* [PATCH net v2] net: airoha: Add retry mechanism to airoha_qdma_set_trtcm_param()
@ 2026-06-22 9:35 Lorenzo Bianconi
2026-06-23 10:53 ` Simon Horman
0 siblings, 1 reply; 3+ messages in thread
From: Lorenzo Bianconi @ 2026-06-22 9:35 UTC (permalink / raw)
To: Andrew Lunn, David S. Miller, Eric Dumazet, Jakub Kicinski,
Paolo Abeni, Lorenzo Bianconi
Cc: Leto Liu, linux-arm-kernel, linux-mediatek, netdev, Brown Huang
From: Brown Huang <brown.huang@airoha.com>
CPU accesses QDMA via the bus. When multiple modules are using the bus
simultaneously, CPU access to QDMA may encounter bus timeouts and fails,
resulting in QDMA configuration failures and potentially causing packet
transmission issues. In order to mitigate the issue, introduce a retry
mechanism to airoha_qdma_set_trtcm_param routine in order to ensure the
configuration is correctly applied to the hardware.
Fixes: ef1ca9271313b ("net: airoha: Add sched HTB offload support")
Signed-off-by: Brown Huang <brown.huang@airoha.com>
Signed-off-by: Lorenzo Bianconi <lorenzo@kernel.org>
---
Changes in v2:
- Wait for write configuration to be completed before running
airoha_qdma_get_trtcm_param() in airoha_qdma_set_trtcm_param().
- Link to v1: https://lore.kernel.org/r/20260608-airoha_qdma_set_trtcm_param-retry-fix-v1-1-f07704f0d8c5@kernel.org
---
drivers/net/ethernet/airoha/airoha_eth.c | 28 ++++++++++++++++++++++------
1 file changed, 22 insertions(+), 6 deletions(-)
diff --git a/drivers/net/ethernet/airoha/airoha_eth.c b/drivers/net/ethernet/airoha/airoha_eth.c
index 3370c3df7c10..bb5c0599a4ee 100644
--- a/drivers/net/ethernet/airoha/airoha_eth.c
+++ b/drivers/net/ethernet/airoha/airoha_eth.c
@@ -2673,14 +2673,30 @@ static int airoha_qdma_set_trtcm_param(struct airoha_qdma *qdma, int channel,
FIELD_PREP(TRTCM_METER_GROUP_MASK, group) |
FIELD_PREP(TRTCM_PARAM_INDEX_MASK, idx) |
FIELD_PREP(TRTCM_PARAM_RATE_TYPE_MASK, mode);
+ int i;
- airoha_qdma_wr(qdma, REG_TRTCM_DATA_LOW(addr), val);
- airoha_qdma_wr(qdma, REG_TRTCM_CFG_PARAM(addr), config);
+ for (i = 0; i < 100; i++) {
+ u32 data;
- return read_poll_timeout(airoha_qdma_rr, val,
- val & TRTCM_PARAM_RW_DONE_MASK,
- USEC_PER_MSEC, 10 * USEC_PER_MSEC, true,
- qdma, REG_TRTCM_CFG_PARAM(addr));
+ airoha_qdma_wr(qdma, REG_TRTCM_DATA_LOW(addr), val);
+ wmb();
+ airoha_qdma_wr(qdma, REG_TRTCM_CFG_PARAM(addr), config);
+
+ if (read_poll_timeout(airoha_qdma_rr, data,
+ data & TRTCM_PARAM_RW_DONE_MASK,
+ USEC_PER_MSEC, 10 * USEC_PER_MSEC,
+ true, qdma, REG_TRTCM_CFG_PARAM(addr)))
--------------------------------------------------
WHAT YOU WILL DO:
**1)** Answer these questions using the patch.
(a) What problem can CPU access to QDMA run into when multiple modules use the bus at the same time?
(b) How many insertions and how many deletions does the patch make?
(c) At most how many times does the new for loop run?
**2)** Reproduce the passage of the patch starting at "Signed-off-by: Brown Huang" and ending at "airoha_qdma_get_trtcm_param() in airoha_qdma_set_trtcm_param().".
**3)** According to the patch, why is a retry mechanism added to airoha_qdma_set_trtcm_param? Answer in one to three sentences.
Use only the patch itself for the work here.
--------------------------------------------------
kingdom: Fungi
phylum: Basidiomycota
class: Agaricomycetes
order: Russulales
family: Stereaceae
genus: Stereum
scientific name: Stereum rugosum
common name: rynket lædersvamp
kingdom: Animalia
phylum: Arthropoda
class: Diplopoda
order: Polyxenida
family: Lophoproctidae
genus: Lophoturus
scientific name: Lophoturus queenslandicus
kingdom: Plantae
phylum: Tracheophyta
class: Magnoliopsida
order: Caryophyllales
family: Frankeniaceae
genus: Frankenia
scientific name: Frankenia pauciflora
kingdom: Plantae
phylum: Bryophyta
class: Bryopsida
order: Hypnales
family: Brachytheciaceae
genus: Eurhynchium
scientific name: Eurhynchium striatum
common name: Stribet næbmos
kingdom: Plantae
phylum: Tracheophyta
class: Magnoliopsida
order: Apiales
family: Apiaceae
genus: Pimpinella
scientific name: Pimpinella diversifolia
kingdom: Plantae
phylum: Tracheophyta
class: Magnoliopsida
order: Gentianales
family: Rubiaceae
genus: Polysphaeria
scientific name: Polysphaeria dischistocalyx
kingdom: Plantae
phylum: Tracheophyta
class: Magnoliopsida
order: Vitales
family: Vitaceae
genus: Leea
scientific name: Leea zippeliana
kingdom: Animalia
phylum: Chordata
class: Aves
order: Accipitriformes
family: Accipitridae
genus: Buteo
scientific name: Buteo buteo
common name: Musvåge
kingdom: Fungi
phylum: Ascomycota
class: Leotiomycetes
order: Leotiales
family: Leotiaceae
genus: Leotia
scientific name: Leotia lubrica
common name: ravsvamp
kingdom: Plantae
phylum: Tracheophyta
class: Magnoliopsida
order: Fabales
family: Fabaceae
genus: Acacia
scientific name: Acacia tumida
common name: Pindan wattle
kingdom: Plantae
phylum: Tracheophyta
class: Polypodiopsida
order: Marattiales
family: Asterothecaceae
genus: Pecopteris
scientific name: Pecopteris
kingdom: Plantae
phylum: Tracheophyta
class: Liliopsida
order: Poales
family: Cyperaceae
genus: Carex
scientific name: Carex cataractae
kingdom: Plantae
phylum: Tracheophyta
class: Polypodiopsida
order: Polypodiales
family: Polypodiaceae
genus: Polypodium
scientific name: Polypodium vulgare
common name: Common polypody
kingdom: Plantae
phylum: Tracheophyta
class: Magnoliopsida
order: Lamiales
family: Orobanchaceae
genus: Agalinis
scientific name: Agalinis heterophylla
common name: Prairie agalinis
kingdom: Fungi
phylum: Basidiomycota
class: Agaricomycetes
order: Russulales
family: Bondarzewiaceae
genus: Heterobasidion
--------------------------------------------------
TASK-BY-TASK OUTPUTS:
**1)**
(a) Bus timeouts.
(b) 22 insertions and 6 deletions.
(c) 100 times.

**2)**
Signed-off-by: Brown Huang <brown.huang@airoha.com>
Signed-off-by: Lorenzo Bianconi <lorenzo@kernel.org>
---
Changes in v2:
- Wait for write configuration to be completed before running
airoha_qdma_get_trtcm_param() in airoha_qdma_set_trtcm_param().

**3)** When multiple modules use the bus at the same time, CPU access to QDMA can hit bus timeouts and fail. These failures cause QDMA configuration failures and can lead to packet transmission issues. The retry mechanism ensures that the configuration is correctly applied to the hardware.